Benefits can usually be taken from age 60.
Who can invest in a NRFM Self-Invested PRSA?
PRSAs are available to all individuals under 75, regardless of level of income or employment status.
The NRFM Self-Invested PRSA may specifically appeal to:-
- Individuals who do not qualify for membership of an employer sponsored Defined Contribution (DC) scheme
- Members of company sponsored scheme that do not offer an Additional Voluntary Contribution (AVC) facility
- Company directors and individuals with self-employed income
- Existing holders of either self-invested PRSA’s or PRSA’s with insurance companies.
- Those wishing to transfer benefits to Ireland from overseas arrangements (under QROPS rules)
- Holders of vested PRSA’s
- Deferred scheme members who have less than 15 years’ service.
What is a ‘vested’ PRSA?
A vested PRSA is the term used to refer to a PRSA contract from which the holder has retired. The client has taken their tax efficient cash portion of their retirement savings and has left the balance of their funds in their PRSA. The remaining balance remains in the policy. If the holder does not have pension income of €12,700 p.a, the first €63,500 must be ‘ring-fenced’ for this purpose.
A vested PRSA is subject to the same rules as an ARF with regard to imputed distributions.
Investment growth generated by a vested PRSA is exempt from income tax and capital gains tax in certain jurisdictions.
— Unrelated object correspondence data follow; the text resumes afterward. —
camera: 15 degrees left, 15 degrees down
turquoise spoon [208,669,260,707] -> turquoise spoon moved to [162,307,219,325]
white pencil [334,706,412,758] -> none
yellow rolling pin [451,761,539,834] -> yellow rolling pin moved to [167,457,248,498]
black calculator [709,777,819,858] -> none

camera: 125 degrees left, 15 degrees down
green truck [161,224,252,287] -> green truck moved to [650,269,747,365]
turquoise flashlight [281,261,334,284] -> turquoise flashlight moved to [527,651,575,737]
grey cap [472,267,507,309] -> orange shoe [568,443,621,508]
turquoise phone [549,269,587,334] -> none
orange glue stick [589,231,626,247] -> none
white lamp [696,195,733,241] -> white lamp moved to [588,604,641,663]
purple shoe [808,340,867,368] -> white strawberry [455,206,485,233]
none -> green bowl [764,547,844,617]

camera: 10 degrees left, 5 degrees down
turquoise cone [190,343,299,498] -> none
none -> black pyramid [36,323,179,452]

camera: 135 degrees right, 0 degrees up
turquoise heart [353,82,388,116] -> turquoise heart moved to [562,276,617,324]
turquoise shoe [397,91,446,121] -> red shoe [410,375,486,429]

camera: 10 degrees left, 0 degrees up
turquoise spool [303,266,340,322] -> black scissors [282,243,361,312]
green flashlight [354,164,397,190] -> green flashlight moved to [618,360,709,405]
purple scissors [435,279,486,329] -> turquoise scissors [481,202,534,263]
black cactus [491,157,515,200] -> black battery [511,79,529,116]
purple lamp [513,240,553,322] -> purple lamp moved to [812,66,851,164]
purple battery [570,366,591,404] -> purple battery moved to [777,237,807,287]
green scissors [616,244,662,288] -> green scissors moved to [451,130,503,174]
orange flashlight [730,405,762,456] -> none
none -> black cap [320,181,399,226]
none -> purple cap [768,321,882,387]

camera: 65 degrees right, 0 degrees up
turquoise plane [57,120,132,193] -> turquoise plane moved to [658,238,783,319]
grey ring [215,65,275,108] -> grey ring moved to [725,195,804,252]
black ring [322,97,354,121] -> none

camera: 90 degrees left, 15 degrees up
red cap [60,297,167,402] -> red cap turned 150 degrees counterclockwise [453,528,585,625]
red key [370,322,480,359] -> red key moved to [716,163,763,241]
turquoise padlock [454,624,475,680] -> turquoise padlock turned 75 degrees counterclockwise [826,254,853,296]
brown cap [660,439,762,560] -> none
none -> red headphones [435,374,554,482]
Investment choice, control and flexibility
The NRFM Self-Invested PRSA is a non-standard PRSA contract. It offers the PRSA holder the opportunity to manage their retirement funds without the investment restrictions found with many traditional life company contracts. The NRFM Self-Invested PRSA is best suited to individuals that have a clear understanding of investment risk and prefer to retain control over the investments they choose for their pension.
As with all our self-invested products, funds can be spread across a wide range of allowable investments including:
- Direct share dealing facilities through a nominee stock broking account/online platform
- Direct property and syndicated investments
- Bank deposit accounts
- Structured products such as tracker bonds
- Institutional funds including many leading external investment managers
- A variety of collective investment schemes including unit trust arrangements
Competitive and transparent charges
In addition to flexible investment choice, we believe that our PRSA is competitively priced, ensuring cost effective management of retirement assets.
Our PRSA contracts are subject to an Annual Management Charge (AMC) approved by the Pensions Authority, which is calculated by applying a percentage based on the size of the entire PRSA fund. There are no entry or exit charges for investors in the NRFM Self-Invested PRSA.